> Text segment:
-*-*-
Left all to himself at his desk

A child rests his head on the school-desk: around him are his school-mates, nonetheless he feels alone. Noone understands him, no one is able to give him any help: the teachers don’t know what to do. He is a disabled pupil, the teacher who was to take care of him, is not there. Luke’s story is not unique in Italy: there are indeed, 230 thousand, disabled pupils in our country, and just over 90 thousand vacancies in all, for special teaching support for the disabled.

One month has already passed since the beginning of the school year, many disabled children just sat, waiting for something to do: there are some who cry, some who cannot go to the bathrooms because the structures are not suitable for the disabled, there are some who are not able to communicate with the normal teachers on the payroll. And the parents have reacted as best they could: some have gone to school on opening day so as not to leave the children alone, others have gone to the extent of calling in the police.

“I have four children to manage, including twins with disabilities – Claire has told In Terris – by the end of May, we had already handed in all our documents required for the law 104, (law which provides for special benefits or leave to families with ill family-members or disabled members ) I expected that, at the beginning of the school-year, the teachers would have been available. But there was not a word, the offices simply kept on saying ‘ we’re busy organizing’: and so the first day of school came and no teachers- neither for the two disabled children. ”

Claire and her family have found the situation at the beginning of the school-year, very chaotic: “some assistants were sharing their working time. The total working hours are stipulated at 40: but assistants already on the payroll only have 20 hours by contract. The most that they can provide is this, for the remaining hours the children are left to themselves with noone to help them. ” Thirty thousand specialised teachers are needed. The ‘Miur’ were supposed to have hired them, but they haven’t, so the children have no assistance whatsoever.
-*-*-
> What to work on:
1 - Decide whether each statement agrees with the article on disabled pupils, answering yes or no and quoting the deciding words: (a) Italy has 230 thousand disabled pupils. (b) Assistants already on the payroll have 40 hours by contract. (c) Claire's family handed in the documents for law 104 by the end of May.
2 - Please carry the article on disabled pupils forward, starting after its final sentence.

(Stored data entries)
-*-*-
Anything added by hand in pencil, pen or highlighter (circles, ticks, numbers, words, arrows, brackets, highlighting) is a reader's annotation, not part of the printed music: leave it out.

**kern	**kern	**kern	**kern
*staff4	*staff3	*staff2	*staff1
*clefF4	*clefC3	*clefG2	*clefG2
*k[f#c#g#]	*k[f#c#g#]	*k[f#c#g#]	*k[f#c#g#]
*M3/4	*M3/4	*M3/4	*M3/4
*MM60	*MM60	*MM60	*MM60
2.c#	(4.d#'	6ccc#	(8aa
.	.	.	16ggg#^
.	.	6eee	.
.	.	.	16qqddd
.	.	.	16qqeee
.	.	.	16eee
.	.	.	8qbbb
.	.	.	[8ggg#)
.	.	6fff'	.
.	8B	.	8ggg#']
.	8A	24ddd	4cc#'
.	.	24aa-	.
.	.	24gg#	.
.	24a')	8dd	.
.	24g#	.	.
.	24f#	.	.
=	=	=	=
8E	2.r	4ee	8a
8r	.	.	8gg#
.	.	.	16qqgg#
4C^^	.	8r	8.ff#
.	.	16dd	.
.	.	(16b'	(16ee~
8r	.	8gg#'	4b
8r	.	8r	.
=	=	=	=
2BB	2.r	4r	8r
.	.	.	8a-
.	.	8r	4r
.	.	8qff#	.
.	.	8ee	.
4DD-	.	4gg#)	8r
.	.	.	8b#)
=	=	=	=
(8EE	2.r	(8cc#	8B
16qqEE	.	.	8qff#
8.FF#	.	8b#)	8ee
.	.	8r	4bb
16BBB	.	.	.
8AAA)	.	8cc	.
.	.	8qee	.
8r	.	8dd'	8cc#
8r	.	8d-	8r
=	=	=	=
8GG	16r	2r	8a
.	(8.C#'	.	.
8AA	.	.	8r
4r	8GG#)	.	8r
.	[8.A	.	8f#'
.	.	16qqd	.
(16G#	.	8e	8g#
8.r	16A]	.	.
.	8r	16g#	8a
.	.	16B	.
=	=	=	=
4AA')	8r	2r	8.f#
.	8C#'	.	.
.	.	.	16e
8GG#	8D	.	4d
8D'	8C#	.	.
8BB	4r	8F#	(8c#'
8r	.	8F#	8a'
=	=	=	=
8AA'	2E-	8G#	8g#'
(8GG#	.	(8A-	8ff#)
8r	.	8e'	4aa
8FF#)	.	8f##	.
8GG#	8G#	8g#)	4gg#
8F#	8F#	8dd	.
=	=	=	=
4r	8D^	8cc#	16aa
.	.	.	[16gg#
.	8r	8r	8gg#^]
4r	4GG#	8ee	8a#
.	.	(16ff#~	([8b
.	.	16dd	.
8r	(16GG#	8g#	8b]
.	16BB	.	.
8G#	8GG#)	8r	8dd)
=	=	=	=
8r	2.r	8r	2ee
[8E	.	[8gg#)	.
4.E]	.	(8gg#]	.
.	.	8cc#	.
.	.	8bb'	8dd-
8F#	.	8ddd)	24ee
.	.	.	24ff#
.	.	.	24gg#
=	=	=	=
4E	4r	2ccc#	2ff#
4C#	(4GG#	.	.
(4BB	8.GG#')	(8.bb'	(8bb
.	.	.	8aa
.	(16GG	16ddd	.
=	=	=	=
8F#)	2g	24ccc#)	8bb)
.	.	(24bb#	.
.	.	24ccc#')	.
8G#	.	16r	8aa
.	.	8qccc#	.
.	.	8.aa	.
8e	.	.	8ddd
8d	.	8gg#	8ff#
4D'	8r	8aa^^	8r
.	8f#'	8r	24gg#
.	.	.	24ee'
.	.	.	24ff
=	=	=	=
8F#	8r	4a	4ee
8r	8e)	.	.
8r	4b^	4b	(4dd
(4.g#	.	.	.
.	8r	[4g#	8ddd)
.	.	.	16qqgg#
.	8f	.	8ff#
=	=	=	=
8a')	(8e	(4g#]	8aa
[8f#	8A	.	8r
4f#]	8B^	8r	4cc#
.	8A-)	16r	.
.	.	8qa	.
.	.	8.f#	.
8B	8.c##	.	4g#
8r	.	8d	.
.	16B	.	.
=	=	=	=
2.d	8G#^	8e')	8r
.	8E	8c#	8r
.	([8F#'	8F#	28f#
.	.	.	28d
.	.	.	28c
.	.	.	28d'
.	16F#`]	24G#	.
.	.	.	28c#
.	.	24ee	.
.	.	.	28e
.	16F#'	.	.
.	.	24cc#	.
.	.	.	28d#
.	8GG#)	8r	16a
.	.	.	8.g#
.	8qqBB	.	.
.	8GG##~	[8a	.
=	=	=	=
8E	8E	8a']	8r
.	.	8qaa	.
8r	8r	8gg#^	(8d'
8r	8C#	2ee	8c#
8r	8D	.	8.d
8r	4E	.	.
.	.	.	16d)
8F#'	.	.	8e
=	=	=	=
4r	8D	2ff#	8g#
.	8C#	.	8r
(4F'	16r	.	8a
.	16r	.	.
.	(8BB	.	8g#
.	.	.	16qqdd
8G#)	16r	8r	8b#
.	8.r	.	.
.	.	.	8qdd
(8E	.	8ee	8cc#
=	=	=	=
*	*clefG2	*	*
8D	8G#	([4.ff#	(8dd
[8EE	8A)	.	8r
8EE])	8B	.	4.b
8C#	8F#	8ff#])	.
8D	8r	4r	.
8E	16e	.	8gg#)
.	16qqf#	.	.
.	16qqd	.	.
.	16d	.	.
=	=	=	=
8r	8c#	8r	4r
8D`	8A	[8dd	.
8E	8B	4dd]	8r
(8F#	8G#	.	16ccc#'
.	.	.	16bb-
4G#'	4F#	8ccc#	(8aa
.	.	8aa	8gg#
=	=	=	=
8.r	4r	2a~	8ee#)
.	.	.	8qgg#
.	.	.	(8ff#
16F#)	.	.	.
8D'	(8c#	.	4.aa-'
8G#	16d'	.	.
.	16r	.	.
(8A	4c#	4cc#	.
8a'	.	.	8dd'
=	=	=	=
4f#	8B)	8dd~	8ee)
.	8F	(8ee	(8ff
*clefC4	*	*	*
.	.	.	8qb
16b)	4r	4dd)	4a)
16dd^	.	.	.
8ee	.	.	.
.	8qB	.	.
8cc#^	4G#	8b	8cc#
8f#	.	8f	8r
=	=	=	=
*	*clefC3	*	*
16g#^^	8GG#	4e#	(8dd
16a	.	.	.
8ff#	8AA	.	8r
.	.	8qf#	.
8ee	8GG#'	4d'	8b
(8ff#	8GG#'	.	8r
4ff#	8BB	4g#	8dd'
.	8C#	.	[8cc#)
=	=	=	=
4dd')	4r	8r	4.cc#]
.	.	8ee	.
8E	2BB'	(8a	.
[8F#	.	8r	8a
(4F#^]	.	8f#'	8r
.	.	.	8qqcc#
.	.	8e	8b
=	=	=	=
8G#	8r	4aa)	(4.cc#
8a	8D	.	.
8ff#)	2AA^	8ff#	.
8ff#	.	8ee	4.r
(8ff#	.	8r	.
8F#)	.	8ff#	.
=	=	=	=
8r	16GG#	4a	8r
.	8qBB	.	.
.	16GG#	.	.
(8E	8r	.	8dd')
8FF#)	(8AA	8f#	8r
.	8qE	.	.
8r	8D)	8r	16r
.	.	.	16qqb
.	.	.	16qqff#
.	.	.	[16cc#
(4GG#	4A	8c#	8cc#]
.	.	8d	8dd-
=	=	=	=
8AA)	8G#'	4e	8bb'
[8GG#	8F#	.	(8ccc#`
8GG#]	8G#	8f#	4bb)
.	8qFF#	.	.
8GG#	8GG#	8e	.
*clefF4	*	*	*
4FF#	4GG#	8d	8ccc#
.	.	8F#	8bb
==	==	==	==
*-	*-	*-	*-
-*-*-
> Results by task:
1 -
(a) Yes: "there are indeed, 230 thousand, disabled pupils in our country"
(b) No: "assistants already on the payroll only have 20 hours by contract"
(c) Yes: "by the end of May, we had already handed in all our documents required for the law 104"

2 -
Clare began her ongoing struggle for a right which is already hers: “I went to a thousand offices all over and I knocked on all the doors and finally managed to get 15 hours each; because I was told ‘ we are in the fifth grade , we shall make an extra effort “.

Once having obtained at least 15 hours of teaching support, the matter was not at all solved: “For one of the children I was told they had no teacher for him. The teacher that was there, had already been there the previous year teaching Geography and had then been taken on as a support-teacher because specialised. The same teacher had taken 15 hours with my son, 3 in Geography with the whole class and the rest in another school: this does not offer any continuity at all “.

“His baby brother had been placed with an assistant at the beginning for a trial-period’: it didn’t work out because the child had not accepted her”. When she had gone, another teacher without any specialisation came in her place: she was actually an assistant who had been teaching Italian the previous year. ”

The obstacles that these families need to overcome in order to ensure their children an education, are not limited to simply “getting” a support-teacher in the classroom: they go far beyond this. “The problem also lies in the specialisation skills of the teacher. As Claire explains-some are specialised in helping deaf children or children with physical disabilities: my children are mentally retarded and they lack teachers with this type of specialisation.”

The many shortcomings of the Italian school system reflect on children with disabilities, making them particularly evident especially concerning the earliness with which teachers indicate issues to the families is crucial.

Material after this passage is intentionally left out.